Department of Neuroscience, The Scripps Research Institute, La Jolla, CA, USA.
Department of Genetics and Neurology, University of North Carolina, Chapel Hill, NC, USA.
Addict Biol. 2021 Jan;26(1):e12877. doi: 10.1111/adb.12877. Epub 2020 Feb 6.
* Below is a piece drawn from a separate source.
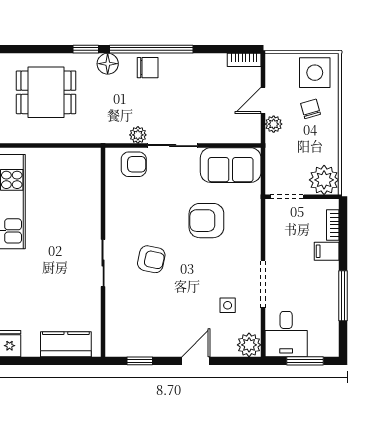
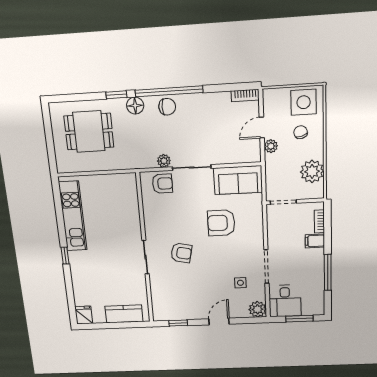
plant: (324, 180) -> (312, 171), moved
Alcohol and other substance use disorders (AUD and SUD) are complex diseases that are postulated to have a polygenic inheritance and are often comorbid with other disorders. The comorbidities may arise partially through genetic pleiotropy. Identification of specific gene variants accounting for large parts of the variance in these disorders has yet to be accomplished. We describe a flexible strategy that takes a variant-trait association database and determines if a subset of disease/straits are potentially pleiotropic with the disorder under study. We demonstrate its usage in a study of use disorders in two independent cohorts: alcohol, stimulants, cannabis (CUD), and multi-substance use disorders (MSUD) in American Indians (AI) and AUD and CUD in Mexican Americans (MA). Using a machine learning method with variants in GWAS catalog, we identified 229 to 246 pleiotropic variants for AI and 153 to 160 for MA for each SUD. Inflammation was the most enriched for MSUD and AUD in AIs. Neurological disorder was the most significantly enriched for CUD in both cohorts, and for AUD and stimulants in AIs. Of the select pleiotropic genes shared among substances-cohorts, multiple biological pathways implicated in SUD and other psychiatric disorders were enriched, including neurotrophic factors, immune responses, extracellular matrix, and circadian regulation. Shared pleiotropic genes were significantly up-regulated in brain regions playing important roles in SUD, down-regulated in esophagus mucosa, and differentially regulated in adrenal gland. This study fills a gap for pleiotropy detection in understudied admixed populations and identifies pleiotropic variants that may be potential targets of interest for SUD.
酒精和其他物质使用障碍(AUD 和 SUD)是复杂的疾病,据推测具有多基因遗传,并且常常与其他疾病共病。这些共病可能部分通过遗传多效性产生。尚未确定特定基因变异体可解释这些疾病中大部分变异的情况。我们描述了一种灵活的策略,该策略采用变体-特征关联数据库,并确定疾病/特征子集是否与正在研究的疾病潜在存在多效性。我们在两个独立队列中使用该策略对使用障碍进行了研究:美国印第安人(AI)的酒精、兴奋剂、大麻(CUD)和多物质使用障碍(MSUD)以及墨西哥裔美国人(MA)的 AUD 和 CUD。使用基于 GWAS 目录的变体的机器学习方法,我们确定了 229 到 246 个与 AI 中的每种 SUD 潜在多效的变体,以及 153 到 160 个与 MA 中的每种 SUD 潜在多效的变体。在 AI 中,炎症在 MSUD 和 AUD 中最为丰富。在两个队列中,神经系统疾病在 CUD 中最为显著,在 AI 中在 AUD 和兴奋剂中也最为显著。在物质-队列共有的选择多效性基因中,包括神经营养因子、免疫反应、细胞外基质和昼夜节律调节在内的多种与 SUD 和其他精神障碍相关的生物学途径都被富集。共享的多效性基因在 SUD 中起重要作用的大脑区域中显著上调,在食道粘膜中下调,在肾上腺中差异调节。这项研究填补了在研究不足的混合人群中检测多效性的空白,并确定了可能是 SUD 潜在感兴趣的多效性变异体。